=== ACTIVITY LIST ===
- a) Using the passage on nitrate and cave bacteria, explain why nitrate input into karst caves could matter beyond the caves themselves. Answer in one to three sentences.
- b) Reproduce word for word the part of the passage on nitrate and cave bacteria that runs from "4.1. Nitrate impact" to "global climate change.".
- c) According to the passage on nitrate and cave bacteria, which three groups are ammonia-oxidizers?

(PASSAGE FOR REVIEW begins)

4.1. Nitrate impact differently on bacterial communities in weathered rocks and sediments
The application of nitrogen fertilizers is well-known to influence the structure of soil bacterial communities (Fierer et al., 2012a; Zhou et al., 2015). However, the effect of nitrate on microbial communities has often been neglected in previous studies related to karst caves. Nitrate input with acid rain or fertilization in overlying soils may result in the alteration of microbial diversity, microbial composition, and microbial functions in karst caves, which subsequently may have profound feedback on global climate change.
Nitrate contributed most to the distinguished bacterial communities in different habitats (Figures 2D–F) and resulted in unique indicator groups within each habitat. Actinomyces, Crossiella, and Rubrobacteria were indicator groups in weathered rocks, with Betaproteobacteriales, Acidobacteria, Nitrosococcales, Nitrosococcaceae, and Nitrosomonadaceae in sediments. Most indicator groups were related to nitrogen cycling. For example, the indicator phyla/order in weathered rock Actinobacteria is reported to be a major component of nitrate reducers in low-temperature peat and permafrost (Steven et al., 2008; Palmer et al., 2012; Palmer and Horn, 2012). Crossiella, an aerobic, non-motile actinomycete and a nitrate reducer, has already been described in subsurface environments (Portillo et al., 2009). In sediments Betaproteobacteriales are capable of denitrification, ammonia oxidation, nitrite oxidation, and nitrogen assimilation (Kalyuzhnaya et al., 2006). The subgroup_6 of Acidobacteria responds sensitively to high nitrogen availability in wetland soil (Hester et al., 2018). Nitrosococcales, Nitrosococcaceae, and Nitrosomonadaceae are ammonia-oxidizers (Ward et al., 2021). In addition, there were significant changes in the abundance of other bacteria due to the high input of exotic nitrate.
Besides the differences in indicator groups, bacterial communities also significantly differed in the alpha diversity and beta diversity between sediments and weathered rocks as indicated by alpha diversity indexes (Supplementary Figure S2) and NMDS analysis (Figure 2C). The alpha diversity of bacterial communities was higher in sediments than in the weathered rocks in the Chang Cave, consistent with observations in other caves (Ma et al., 2021; Ai et al., 2022). Moreover, our observation of the difference in the beta diversity between weathered rocks and sediments was also reported in other caves in Guilin city (Cao et al., 2021; Yang et al., 2021). These differences in bacterial diversities are likely results from the nitrate impact.

(PASSAGE FOR REVIEW ends)
(PROVIDED RECORDS begins)

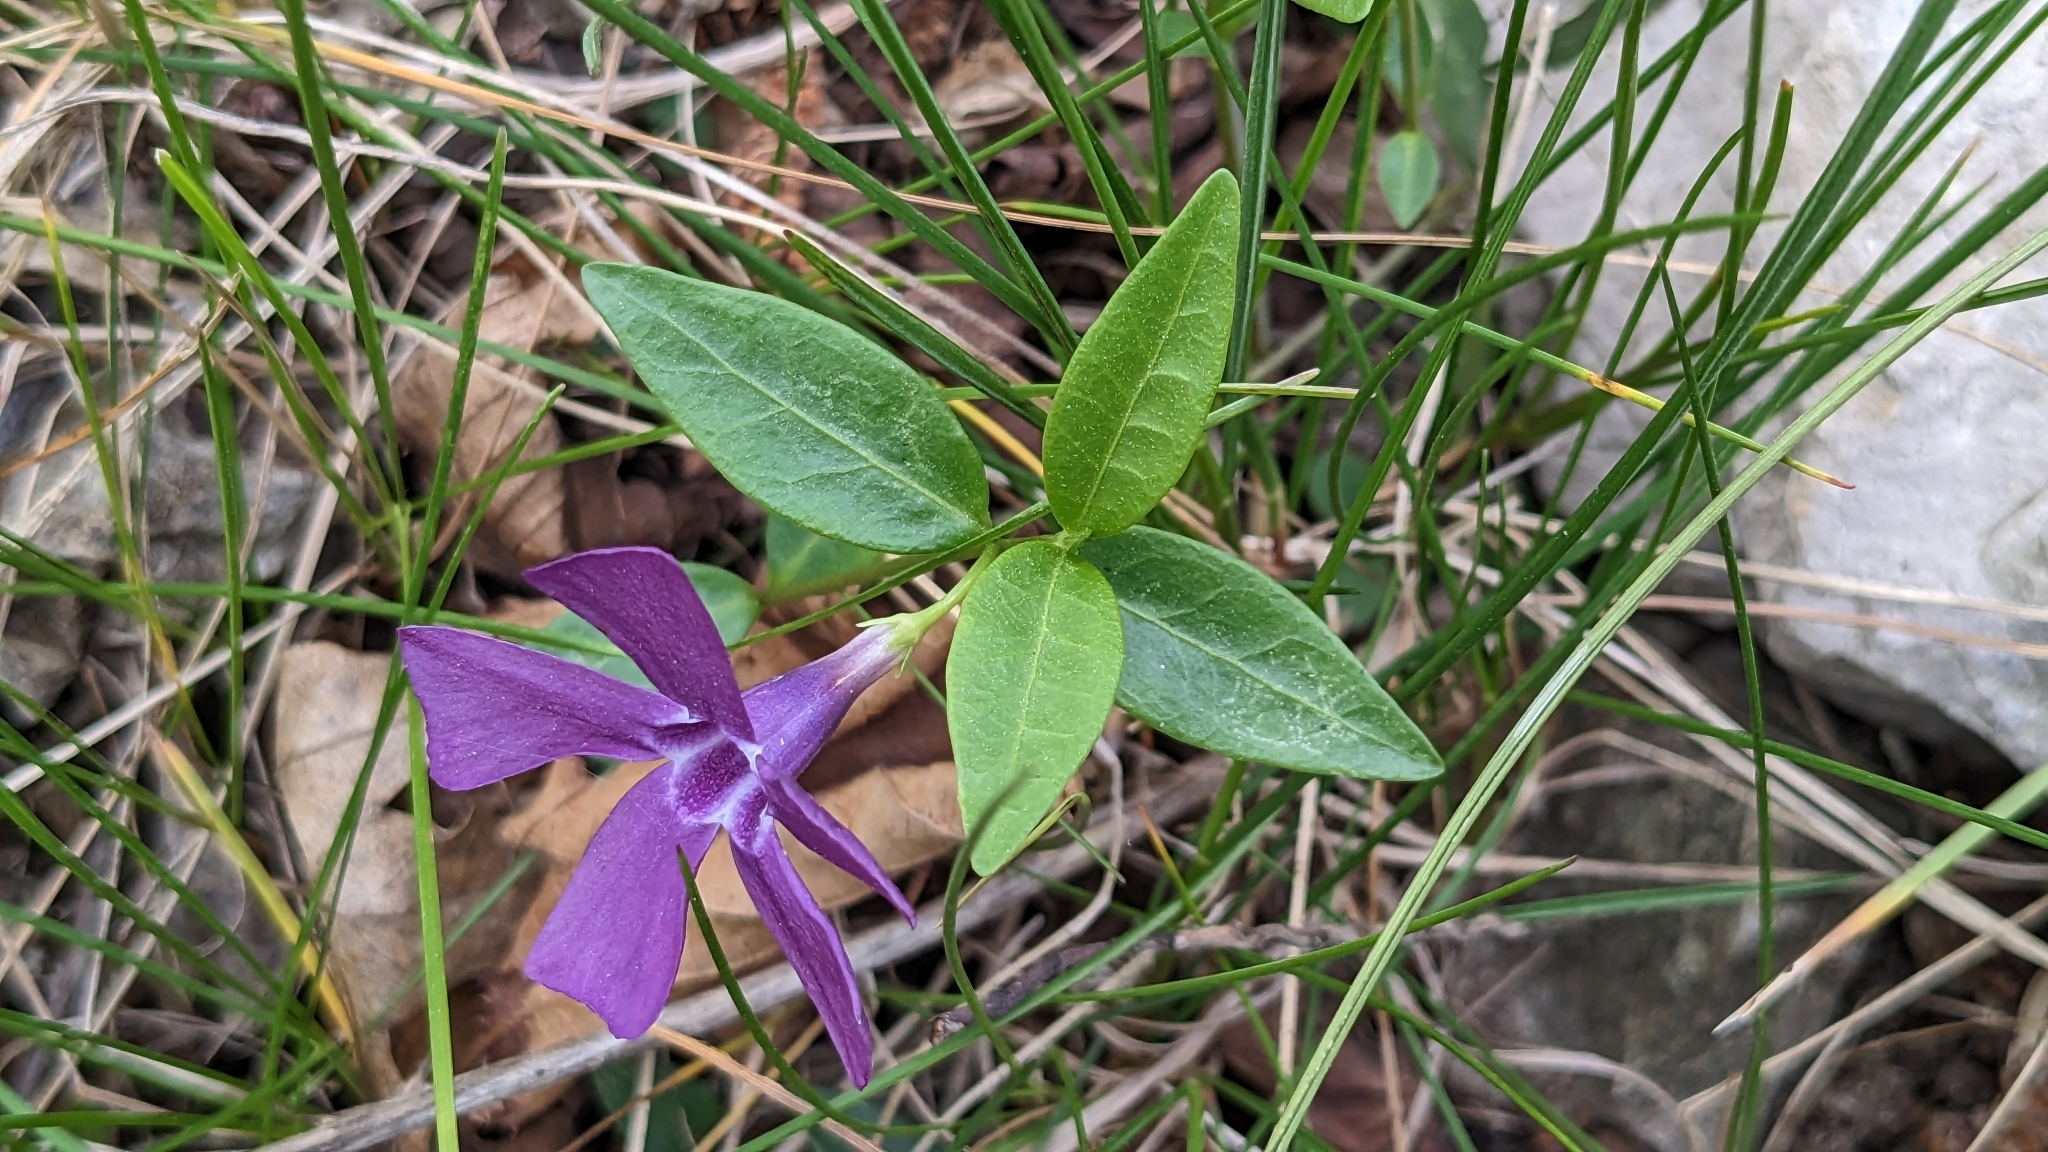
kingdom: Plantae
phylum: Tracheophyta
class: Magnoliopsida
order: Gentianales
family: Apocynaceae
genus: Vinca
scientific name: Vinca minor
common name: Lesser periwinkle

(PROVIDED RECORDS ends)
(PROVIDED RECORDS begins)

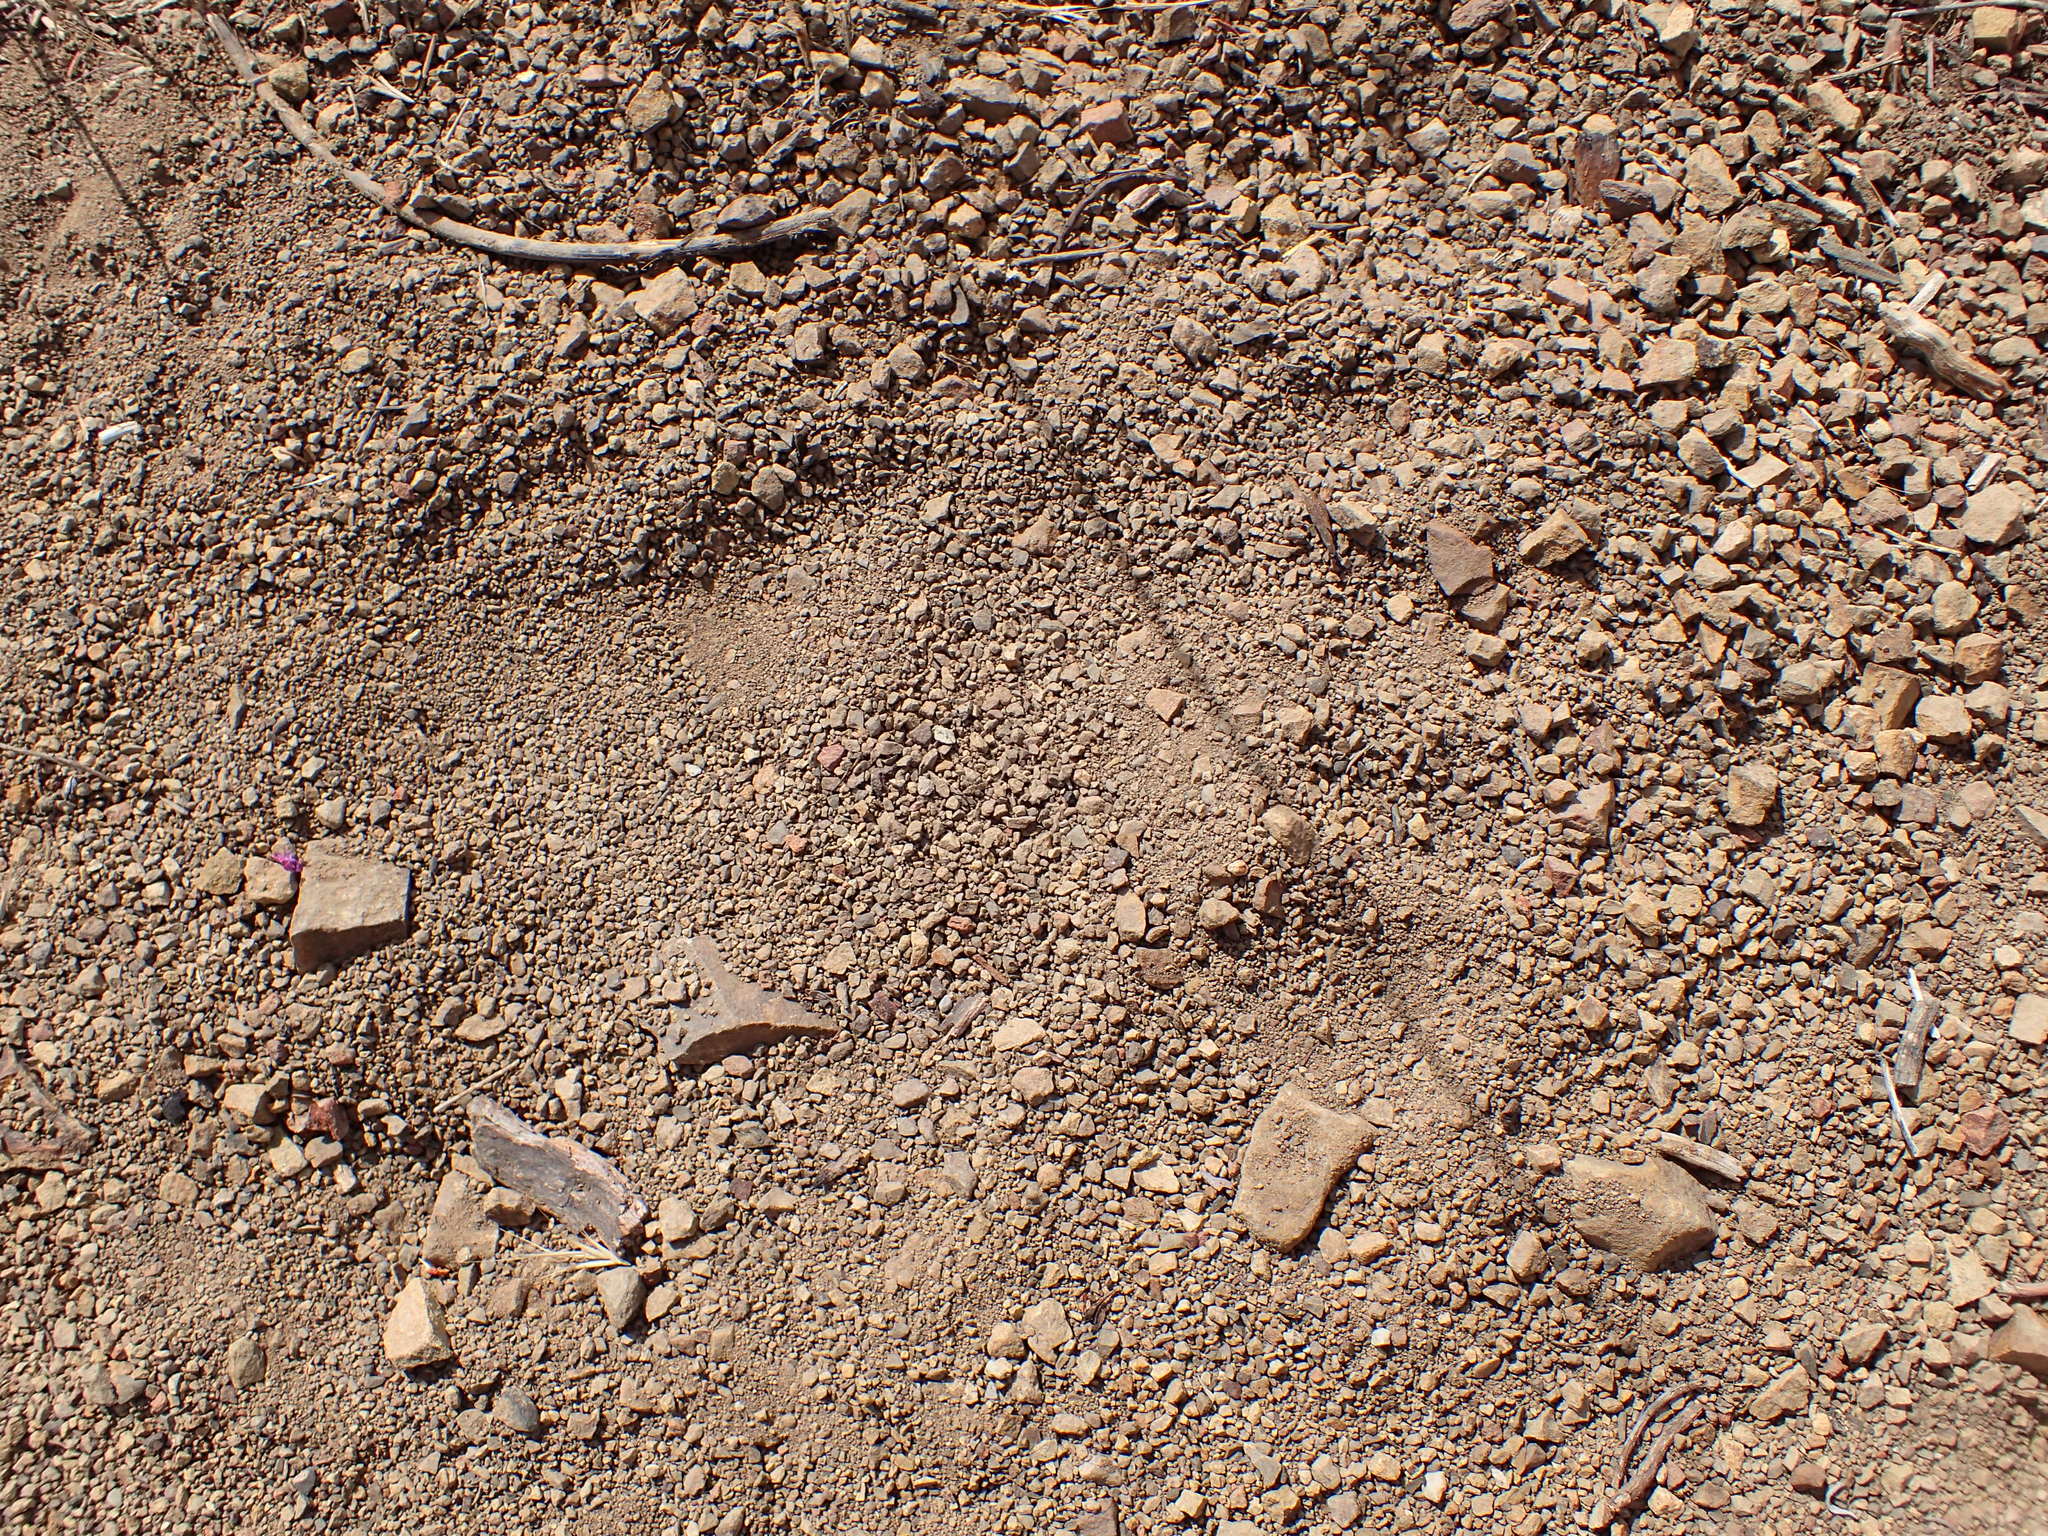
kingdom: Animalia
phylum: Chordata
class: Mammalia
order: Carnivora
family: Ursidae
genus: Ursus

(PROVIDED RECORDS ends)

=== SOLUTIONS TO EACH TASK ===
- a) Nitrate from acid rain or from fertilizer applied to the overlying soils may alter the diversity, composition, and functions of microbes in karst caves. Those changes may in turn have profound feedback on global climate change.

- b)
4.1. Nitrate impact differently on bacterial communities in weathered rocks and sediments
The application of nitrogen fertilizers is well-known to influence the structure of soil bacterial communities (Fierer et al., 2012a; Zhou et al., 2015). However, the effect of nitrate on microbial communities has often been neglected in previous studies related to karst caves. Nitrate input with acid rain or fertilization in overlying soils may result in the alteration of microbial diversity, microbial composition, and microbial functions in karst caves, which subsequently may have profound feedback on global climate change.

- c) Nitrosococcales, Nitrosococcaceae, and Nitrosomonadaceae.